Jones details in the column how People magazine began with the hopes of honoring everyday heroes, but found its audience hungered more for the lowdown on actors and actresses. And after First Lady Betty Ford spoke frankly about breast cancer in 1974, Jones contends, and after she talked about sleeping in the same bed as the president, the possibility her daughter was having premarital sex, and alcohol addiction, the public demanded more and more of the "inside scoop" on the private lives of its favorite celebrities.
"As editor of People, I struggled to balance the magazine's dual mission: telling the stories of extraordinary people and the stories of ordinary people who did extraordinary things," Jones writes. "Covers showcasing bona fide heroes – say, the first responders to the 1989 San Francisco earthquake or young mothers in the military who were mobilized during the Persian Gulf War – languished on newsstands. We had to rely on celebrity covers to make our circulation goals."
Jones suggests a simple search through Google's Ngram Viewer, which catalogues words or phrases used in over 5.2 million published books on a year-by-year basis, reveals after 1970 a precipitous drop in the use of the word "hero," while the word "celebrity" has seen a steady climb.
Jones' observations, however, suggest the rise of celebrity culture has actually had a detrimental effect on how Americans view their heroes.
"The tell-all era has been harder on heroes than on celebrities," Jones writes. "We have less tolerance for flaws in our heroes. It is as if we measure them by entertainment values. The story lines we assign to them want excitement and triumph, but do not allow for the inconsistencies and failings the Greeks knew we all have.
"You can also see the result of this trend on the landing page of People's online archive of its covers," he continues. "The category 'real people' is dominated by crime victims and reality-show stars. Finding more stirringly heroic real people, such as Captain Chesley Sullenberger, the pilot of the U.S. Airways flight that safely crash-landed in the Hudson River, requires searching the database."
Jones even explained that People's focus-group moderators have stopped asking readers who their heroes are because, one moderator reportedly told Jones of the respondents, "They can't think of any."

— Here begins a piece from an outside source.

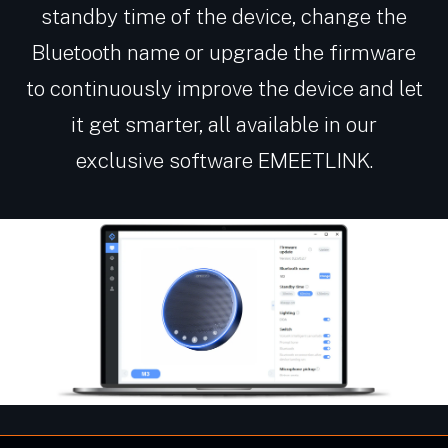
standby time of the device, change the
Bluetooth name or upgrade the firmware
to continuously improve the device and let
it get smarter, all available in our
exclusive software EMEETLINK.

Indeed, national news headlines frequently feature the smallest foibles of the celebrities du jour, but heroes seem to make more news when they fall than when they succeed. And tales of a bank clerk who saves a life from an oncoming train or a grandson who takes over the wheel when his grandmother suffers a heart attack while driving are often relegated to local TV broadcasts.

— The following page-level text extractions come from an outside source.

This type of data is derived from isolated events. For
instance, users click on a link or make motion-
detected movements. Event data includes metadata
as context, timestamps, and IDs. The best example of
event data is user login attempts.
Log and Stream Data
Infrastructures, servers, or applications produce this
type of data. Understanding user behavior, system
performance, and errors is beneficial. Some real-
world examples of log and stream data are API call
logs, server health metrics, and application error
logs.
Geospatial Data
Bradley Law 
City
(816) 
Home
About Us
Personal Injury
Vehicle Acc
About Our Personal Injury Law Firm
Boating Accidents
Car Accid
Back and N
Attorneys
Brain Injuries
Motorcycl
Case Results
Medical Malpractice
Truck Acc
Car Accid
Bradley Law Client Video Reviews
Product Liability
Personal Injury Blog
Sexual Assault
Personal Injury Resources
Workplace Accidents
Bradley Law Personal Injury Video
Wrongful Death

But stories of the everyday heroic can still be found – if you know where to look. Links to several of them can be found in the right-hand column on this page, stories WND gleaned from those local TV broadcasts to be shared with the world.
WND-TV is also producing the groundbreaking, Internet TV program, "Zero to Superhero," featuring Jeeves Urquhart, an everyday guy with an uncommon dream – to become in real life the kind of superhero he's seen on the silver screen.

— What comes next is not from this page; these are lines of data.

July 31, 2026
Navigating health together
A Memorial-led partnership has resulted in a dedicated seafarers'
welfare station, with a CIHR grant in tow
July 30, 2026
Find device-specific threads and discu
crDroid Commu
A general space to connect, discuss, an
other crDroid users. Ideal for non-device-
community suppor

"We could all do more to identify the heroes living among us," Jones asserts in his column. "They are our founders and builders. They lead us forward. They encourage us to stop thinking only about ourselves and our narrow interests and to think about a larger purpose.
"So as we settle in to watch the Academy Awards on Sunday night," he continues, "we can admire the parade of celebrities on the red carpet with a shiver of guilty pleasure. But it's also worth remembering that, as John Milton wrote about Lycidas, 'Fame is no plant that grows on mortal soil.' We'll need to look elsewhere for people who help us bridge the gap between who we are and who we want to be."